▸ DATASET CONTENT:
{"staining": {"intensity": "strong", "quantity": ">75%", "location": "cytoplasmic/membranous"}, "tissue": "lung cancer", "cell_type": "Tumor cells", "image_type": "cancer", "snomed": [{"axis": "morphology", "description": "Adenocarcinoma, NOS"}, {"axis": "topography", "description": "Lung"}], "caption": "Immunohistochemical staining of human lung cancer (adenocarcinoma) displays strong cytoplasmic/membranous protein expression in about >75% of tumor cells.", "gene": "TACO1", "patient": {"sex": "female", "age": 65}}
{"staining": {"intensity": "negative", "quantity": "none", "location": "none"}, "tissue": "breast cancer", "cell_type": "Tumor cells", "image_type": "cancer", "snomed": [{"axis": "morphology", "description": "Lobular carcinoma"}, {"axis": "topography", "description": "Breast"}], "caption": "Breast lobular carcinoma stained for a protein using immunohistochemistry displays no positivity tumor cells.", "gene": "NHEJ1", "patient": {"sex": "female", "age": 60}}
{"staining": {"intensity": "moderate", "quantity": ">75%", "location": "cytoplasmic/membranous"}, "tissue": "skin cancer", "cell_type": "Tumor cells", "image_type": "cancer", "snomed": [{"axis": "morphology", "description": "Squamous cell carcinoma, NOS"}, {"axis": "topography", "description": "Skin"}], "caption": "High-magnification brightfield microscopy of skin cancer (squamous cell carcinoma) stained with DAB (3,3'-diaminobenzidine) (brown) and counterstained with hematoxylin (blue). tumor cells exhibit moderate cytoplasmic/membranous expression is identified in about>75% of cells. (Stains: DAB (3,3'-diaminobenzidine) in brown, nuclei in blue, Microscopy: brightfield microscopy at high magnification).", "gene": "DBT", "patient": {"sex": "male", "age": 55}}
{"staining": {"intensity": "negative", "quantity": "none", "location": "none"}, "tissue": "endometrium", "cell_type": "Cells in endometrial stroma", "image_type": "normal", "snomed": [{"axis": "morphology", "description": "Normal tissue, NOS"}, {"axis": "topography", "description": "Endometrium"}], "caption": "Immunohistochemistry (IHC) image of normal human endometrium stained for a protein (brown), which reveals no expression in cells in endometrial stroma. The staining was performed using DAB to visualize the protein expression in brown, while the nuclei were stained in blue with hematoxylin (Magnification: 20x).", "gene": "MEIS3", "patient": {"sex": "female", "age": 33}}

▸ TASK BRIEF: Nothing but the lines holding the word "none" should be returned from the listing above.

▸ OUTPUT FOR THIS TASK:
{"staining": {"intensity": "negative", "quantity": "none", "location": "none"}, "tissue": "breast cancer", "cell_type": "Tumor cells", "image_type": "cancer", "snomed": [{"axis": "morphology", "description": "Lobular carcinoma"}, {"axis": "topography", "description": "Breast"}], "caption": "Breast lobular carcinoma stained for a protein using immunohistochemistry displays no positivity tumor cells.", "gene": "NHEJ1", "patient": {"sex": "female", "age": 60}}
{"staining": {"intensity": "negative", "quantity": "none", "location": "none"}, "tissue": "endometrium", "cell_type": "Cells in endometrial stroma", "image_type": "normal", "snomed": [{"axis": "morphology", "description": "Normal tissue, NOS"}, {"axis": "topography", "description": "Endometrium"}], "caption": "Immunohistochemistry (IHC) image of normal human endometrium stained for a protein (brown), which reveals no expression in cells in endometrial stroma. The staining was performed using DAB to visualize the protein expression in brown, while the nuclei were stained in blue with hematoxylin (Magnification: 20x).", "gene": "MEIS3", "patient": {"sex": "female", "age": 33}}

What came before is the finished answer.